The Small Back Room (U.S. title: Hour of Glory) is a 1949 film by the British producer-writer-director team of Michael Powell and Emeric Pressburger starring David Farrar and Kathleen Byron and featuring Jack Hawkins and Cyril Cusack.
Rice, who has a past background in bomb disposal, is drawn by a Captain Stuart into a hushed assignment probing the secrets of a new Nazi booby trap device.
In the middle of both bureaucratic and political turmoil impacting their section, Susan urges him to be more assertive at his job, which he takes badly and goes on a flat-smashing drunk.
Susan is on the job, and direct him to an urgent meeting with an army colonel whom he had previously supported during a contentious hearing over an experimental artillery gun the officer had opposed.
The pair didn't separate and The Small Back Room marked the reuniting of Powell and Pressburger with producer Alexander Korda after a profitable but contentious time at the Rank Organisation that culminated with The Red Shoes (1948).
The lapse which it is most hard to forgive is that into surrealistic camerawork illustrating Rice's internal struggle with himself when, with his morale at its lowest ebb, he thirsts to open a bottle of whisky.

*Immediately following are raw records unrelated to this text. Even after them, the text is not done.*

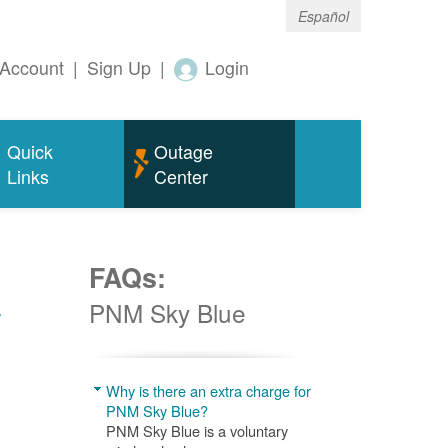
Español
Account
|
Sign Up
|
Login
Quick
Outage
Links
Center
FAQs:
w
PNM Sky Blue
Why is there an extra charge for
PNM Sky Blue?
PNM Sky Blue is a voluntary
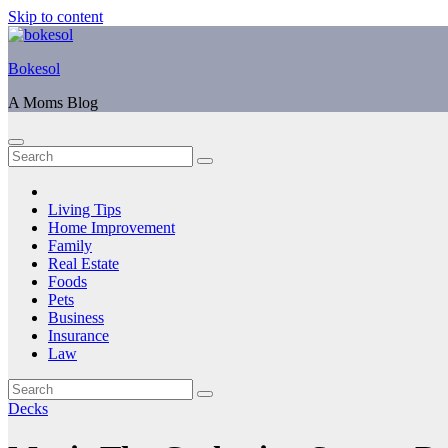
Skip to content
Bokesol
A Moms Blog
Living Tips
Home Improvement
Family
Real Estate
Foods
Pets
Business
Insurance
Law
Decks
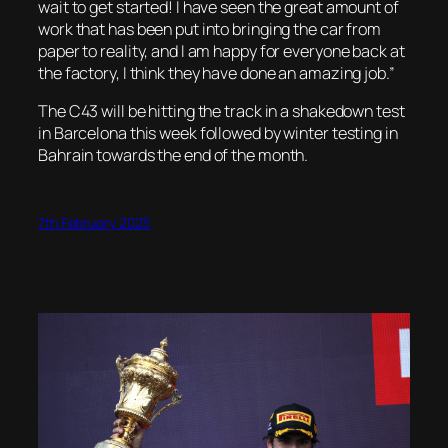
wait to get started! I have seen the great amount of
work that has been put into bringing the car from
paper to reality, and I am happy for everyone back at
the factory, I think they have done an amazing job.”
The C43 will be hitting the track in a shakedown test
in Barcelona this week followed by winter testing in
Bahrain towards the end of the month.
7th February 2023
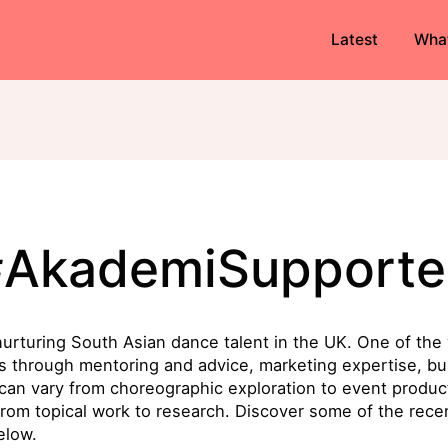
Latest
Wha
#AkademiSupporte
urturing South Asian dance talent in the UK. One of the 
cts through mentoring and advice, marketing expertise, b
 can vary from choreographic exploration to event product
from topical work to research. Discover some of the recen
elow.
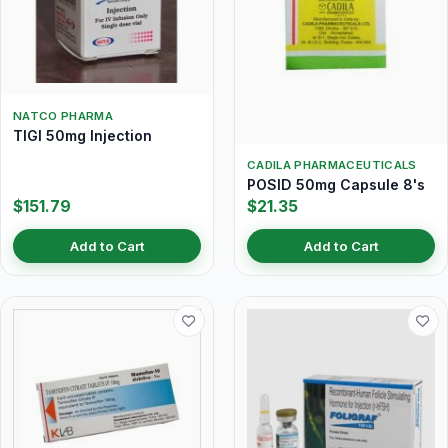
NATCO PHARMA
TIGI 50mg Injection
CADILA PHARMACEUTICALS
POSID 50mg Capsule 8's
$151.79
$21.35
Add to Cart
Add to Cart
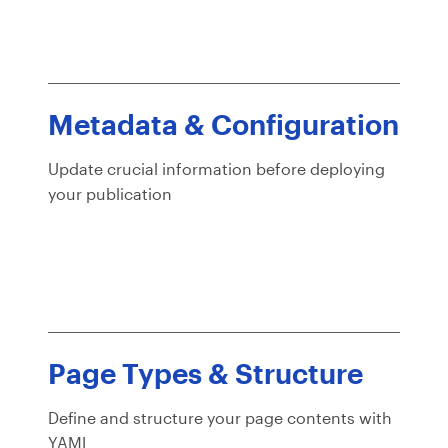
Metadata & Configuration
Update crucial information before deploying
your publication
Page Types & Structure
Define and structure your page contents with
YAML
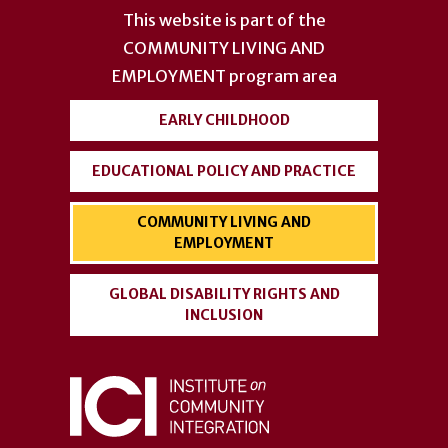
account
This website is part of the
menu
COMMUNITY LIVING AND
EMPLOYMENT
program area
EARLY CHILDHOOD
EDUCATIONAL POLICY AND PRACTICE
COMMUNITY LIVING AND
EMPLOYMENT
GLOBAL DISABILITY RIGHTS AND
INCLUSION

"[9] Leslie Halliwell wrote in 1989: "Rather gloomy suspense thriller with ineffective personal aspects but well-made location sequences and a fascinating background of boffins at work in post-war London.
The pair were obviously uninspired by the lengthy passages of chat in which the backroom boffins bicker about their latest inventions, but their masterful use of camera angles and cutting gives the finale an unbearable tension.